## Your objective:
Please turn only the part below that opens with the line containing "I use a screen reader and need the weight" and closes with the line containing "The pressure gauge shows 120 psi" into a numbered list, leaving out blank lines.
________________
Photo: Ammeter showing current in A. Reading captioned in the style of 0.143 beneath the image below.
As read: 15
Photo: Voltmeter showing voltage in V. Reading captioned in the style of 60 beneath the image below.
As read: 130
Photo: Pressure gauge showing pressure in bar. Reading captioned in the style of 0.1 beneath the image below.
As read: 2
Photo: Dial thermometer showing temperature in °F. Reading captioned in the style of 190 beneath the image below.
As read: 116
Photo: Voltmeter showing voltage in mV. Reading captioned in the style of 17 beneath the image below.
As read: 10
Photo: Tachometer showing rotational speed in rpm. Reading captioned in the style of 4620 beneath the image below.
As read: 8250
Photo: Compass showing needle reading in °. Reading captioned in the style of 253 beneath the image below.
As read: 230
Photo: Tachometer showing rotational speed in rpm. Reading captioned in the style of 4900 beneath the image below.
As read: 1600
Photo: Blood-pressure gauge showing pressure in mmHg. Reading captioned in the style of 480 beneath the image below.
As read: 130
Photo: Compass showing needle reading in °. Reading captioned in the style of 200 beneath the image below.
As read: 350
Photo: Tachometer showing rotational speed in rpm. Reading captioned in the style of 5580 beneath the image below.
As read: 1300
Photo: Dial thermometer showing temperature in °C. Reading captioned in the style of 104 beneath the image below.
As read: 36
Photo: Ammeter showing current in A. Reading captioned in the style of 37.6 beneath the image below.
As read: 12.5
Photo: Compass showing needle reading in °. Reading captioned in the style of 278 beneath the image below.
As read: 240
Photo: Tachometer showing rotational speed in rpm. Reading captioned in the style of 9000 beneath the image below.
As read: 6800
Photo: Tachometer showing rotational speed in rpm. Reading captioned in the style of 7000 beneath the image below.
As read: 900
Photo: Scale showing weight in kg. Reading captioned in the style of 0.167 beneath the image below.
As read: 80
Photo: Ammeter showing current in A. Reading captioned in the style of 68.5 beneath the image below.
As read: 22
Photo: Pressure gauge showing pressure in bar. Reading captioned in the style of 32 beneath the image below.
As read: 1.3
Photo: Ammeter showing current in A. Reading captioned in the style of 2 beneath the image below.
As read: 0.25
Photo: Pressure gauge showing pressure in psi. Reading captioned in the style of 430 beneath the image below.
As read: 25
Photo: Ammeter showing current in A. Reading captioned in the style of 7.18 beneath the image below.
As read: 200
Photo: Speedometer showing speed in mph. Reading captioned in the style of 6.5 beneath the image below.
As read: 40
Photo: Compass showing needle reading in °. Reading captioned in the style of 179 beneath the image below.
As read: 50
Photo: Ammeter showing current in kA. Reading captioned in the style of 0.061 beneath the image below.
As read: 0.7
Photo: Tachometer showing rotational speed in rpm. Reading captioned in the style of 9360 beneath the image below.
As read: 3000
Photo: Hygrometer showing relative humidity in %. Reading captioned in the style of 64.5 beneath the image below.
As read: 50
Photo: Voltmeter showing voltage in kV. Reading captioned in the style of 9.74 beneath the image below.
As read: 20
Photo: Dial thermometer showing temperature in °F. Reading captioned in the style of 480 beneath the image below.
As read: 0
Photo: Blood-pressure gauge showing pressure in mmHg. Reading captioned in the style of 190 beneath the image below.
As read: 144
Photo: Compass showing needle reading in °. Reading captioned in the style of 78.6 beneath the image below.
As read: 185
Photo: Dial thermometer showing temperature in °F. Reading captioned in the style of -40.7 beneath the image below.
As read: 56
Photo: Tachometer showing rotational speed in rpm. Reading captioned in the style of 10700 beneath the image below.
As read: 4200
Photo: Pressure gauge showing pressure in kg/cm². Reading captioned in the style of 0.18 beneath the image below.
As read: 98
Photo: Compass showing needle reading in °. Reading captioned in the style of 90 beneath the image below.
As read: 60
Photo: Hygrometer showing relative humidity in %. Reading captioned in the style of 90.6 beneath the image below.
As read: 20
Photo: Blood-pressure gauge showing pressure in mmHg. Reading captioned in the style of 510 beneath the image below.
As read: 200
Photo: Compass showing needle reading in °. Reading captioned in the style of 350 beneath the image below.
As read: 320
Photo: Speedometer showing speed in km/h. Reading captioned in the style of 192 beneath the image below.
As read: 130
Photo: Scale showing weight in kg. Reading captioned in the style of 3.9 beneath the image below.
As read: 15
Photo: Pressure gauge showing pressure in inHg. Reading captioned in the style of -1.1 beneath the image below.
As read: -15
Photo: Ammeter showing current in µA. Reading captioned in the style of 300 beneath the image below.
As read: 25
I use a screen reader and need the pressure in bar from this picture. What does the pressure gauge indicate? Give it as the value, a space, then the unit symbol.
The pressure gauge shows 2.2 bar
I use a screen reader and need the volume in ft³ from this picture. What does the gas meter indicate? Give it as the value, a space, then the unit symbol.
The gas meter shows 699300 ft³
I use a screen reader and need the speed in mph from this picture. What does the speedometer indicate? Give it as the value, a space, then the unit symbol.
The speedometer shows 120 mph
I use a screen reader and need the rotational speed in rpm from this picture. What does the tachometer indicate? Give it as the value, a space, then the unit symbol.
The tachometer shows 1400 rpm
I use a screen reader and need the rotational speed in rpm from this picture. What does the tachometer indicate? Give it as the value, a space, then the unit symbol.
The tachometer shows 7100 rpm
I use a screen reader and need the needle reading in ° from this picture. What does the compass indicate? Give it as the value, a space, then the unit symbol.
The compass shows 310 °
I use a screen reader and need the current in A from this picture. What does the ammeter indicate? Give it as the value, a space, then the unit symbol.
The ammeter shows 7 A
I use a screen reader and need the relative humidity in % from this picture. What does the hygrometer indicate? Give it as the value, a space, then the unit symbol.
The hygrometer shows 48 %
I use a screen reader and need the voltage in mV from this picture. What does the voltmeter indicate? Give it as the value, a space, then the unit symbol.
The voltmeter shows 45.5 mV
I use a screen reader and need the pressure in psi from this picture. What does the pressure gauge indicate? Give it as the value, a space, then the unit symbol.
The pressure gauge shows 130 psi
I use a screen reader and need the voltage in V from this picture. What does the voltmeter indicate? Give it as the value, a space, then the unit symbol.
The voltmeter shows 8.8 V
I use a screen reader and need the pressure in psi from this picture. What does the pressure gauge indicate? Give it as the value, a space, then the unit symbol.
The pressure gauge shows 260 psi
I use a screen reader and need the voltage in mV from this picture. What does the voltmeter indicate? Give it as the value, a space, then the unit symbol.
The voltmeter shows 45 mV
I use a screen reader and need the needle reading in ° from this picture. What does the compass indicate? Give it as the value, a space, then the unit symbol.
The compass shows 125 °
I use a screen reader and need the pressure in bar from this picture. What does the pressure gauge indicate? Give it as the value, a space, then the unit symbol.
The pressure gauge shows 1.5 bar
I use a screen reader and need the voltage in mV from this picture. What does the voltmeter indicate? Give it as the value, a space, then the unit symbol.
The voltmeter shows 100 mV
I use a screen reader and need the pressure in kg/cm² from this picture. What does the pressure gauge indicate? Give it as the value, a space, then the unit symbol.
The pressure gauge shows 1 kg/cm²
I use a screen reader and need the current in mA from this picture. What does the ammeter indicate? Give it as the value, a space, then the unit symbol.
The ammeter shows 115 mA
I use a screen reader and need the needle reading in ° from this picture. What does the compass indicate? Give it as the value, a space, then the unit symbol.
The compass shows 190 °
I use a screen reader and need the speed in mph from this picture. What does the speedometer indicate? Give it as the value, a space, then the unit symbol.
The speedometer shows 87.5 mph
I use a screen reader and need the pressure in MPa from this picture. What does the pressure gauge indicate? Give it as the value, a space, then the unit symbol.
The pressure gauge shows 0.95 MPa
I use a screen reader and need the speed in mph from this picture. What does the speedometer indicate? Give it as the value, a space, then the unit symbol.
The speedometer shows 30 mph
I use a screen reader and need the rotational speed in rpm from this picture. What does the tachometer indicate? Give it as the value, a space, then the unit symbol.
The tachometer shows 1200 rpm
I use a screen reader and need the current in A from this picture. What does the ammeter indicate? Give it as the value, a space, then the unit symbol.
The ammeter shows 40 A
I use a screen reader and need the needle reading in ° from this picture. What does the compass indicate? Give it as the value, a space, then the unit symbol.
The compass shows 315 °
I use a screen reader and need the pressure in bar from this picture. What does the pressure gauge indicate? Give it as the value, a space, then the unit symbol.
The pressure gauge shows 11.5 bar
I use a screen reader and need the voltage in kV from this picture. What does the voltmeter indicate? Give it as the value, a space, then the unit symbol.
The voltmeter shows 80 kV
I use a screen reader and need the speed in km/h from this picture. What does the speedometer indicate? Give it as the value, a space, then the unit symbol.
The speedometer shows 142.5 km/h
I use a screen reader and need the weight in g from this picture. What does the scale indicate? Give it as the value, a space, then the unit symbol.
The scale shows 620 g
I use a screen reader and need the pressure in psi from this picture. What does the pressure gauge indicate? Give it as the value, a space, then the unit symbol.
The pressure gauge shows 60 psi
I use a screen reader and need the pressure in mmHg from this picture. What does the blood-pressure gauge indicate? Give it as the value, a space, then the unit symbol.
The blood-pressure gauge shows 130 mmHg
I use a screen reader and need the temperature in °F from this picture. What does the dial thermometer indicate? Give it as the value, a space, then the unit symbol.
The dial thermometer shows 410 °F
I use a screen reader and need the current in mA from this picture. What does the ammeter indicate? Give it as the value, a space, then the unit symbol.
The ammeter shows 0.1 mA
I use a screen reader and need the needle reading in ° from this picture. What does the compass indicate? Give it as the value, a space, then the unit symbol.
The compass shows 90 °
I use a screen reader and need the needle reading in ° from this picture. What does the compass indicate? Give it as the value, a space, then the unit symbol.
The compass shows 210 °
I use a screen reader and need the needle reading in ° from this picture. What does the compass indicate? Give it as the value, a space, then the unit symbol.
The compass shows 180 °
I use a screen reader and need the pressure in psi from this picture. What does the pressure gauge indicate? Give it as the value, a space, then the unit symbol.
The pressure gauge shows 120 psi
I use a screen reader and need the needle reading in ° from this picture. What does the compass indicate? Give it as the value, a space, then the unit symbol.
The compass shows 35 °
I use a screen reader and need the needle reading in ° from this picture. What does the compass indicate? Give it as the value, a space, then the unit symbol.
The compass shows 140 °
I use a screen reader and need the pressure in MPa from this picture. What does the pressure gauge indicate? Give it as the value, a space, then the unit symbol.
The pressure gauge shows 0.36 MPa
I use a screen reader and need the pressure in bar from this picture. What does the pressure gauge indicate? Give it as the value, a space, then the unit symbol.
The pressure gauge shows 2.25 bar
________________
## Output of the task:
1. I use a screen reader and need the weight in g from this picture. What does the scale indicate? Give it as the value, a space, then the unit symbol.
2. The scale shows 620 g
3. I use a screen reader and need the pressure in psi from this picture. What does the pressure gauge indicate? Give it as the value, a space, then the unit symbol.
4. The pressure gauge shows 60 psi
5. I use a screen reader and need the pressure in mmHg from this picture. What does the blood-pressure gauge indicate? Give it as the value, a space, then the unit symbol.
6. The blood-pressure gauge shows 130 mmHg
7. I use a screen reader and need the temperature in °F from this picture. What does the dial thermometer indicate? Give it as the value, a space, then the unit symbol.
8. The dial thermometer shows 410 °F
9. I use a screen reader and need the current in mA from this picture. What does the ammeter indicate? Give it as the value, a space, then the unit symbol.
10. The ammeter shows 0.1 mA
11. I use a screen reader and need the needle reading in ° from this picture. What does the compass indicate? Give it as the value, a space, then the unit symbol.
12. The compass shows 90 °
13. I use a screen reader and need the needle reading in ° from this picture. What does the compass indicate? Give it as the value, a space, then the unit symbol.
14. The compass shows 210 °
15. I use a screen reader and need the needle reading in ° from this picture. What does the compass indicate? Give it as the value, a space, then the unit symbol.
16. The compass shows 180 °
17. I use a screen reader and need the pressure in psi from this picture. What does the pressure gauge indicate? Give it as the value, a space, then the unit symbol.
18. The pressure gauge shows 120 psi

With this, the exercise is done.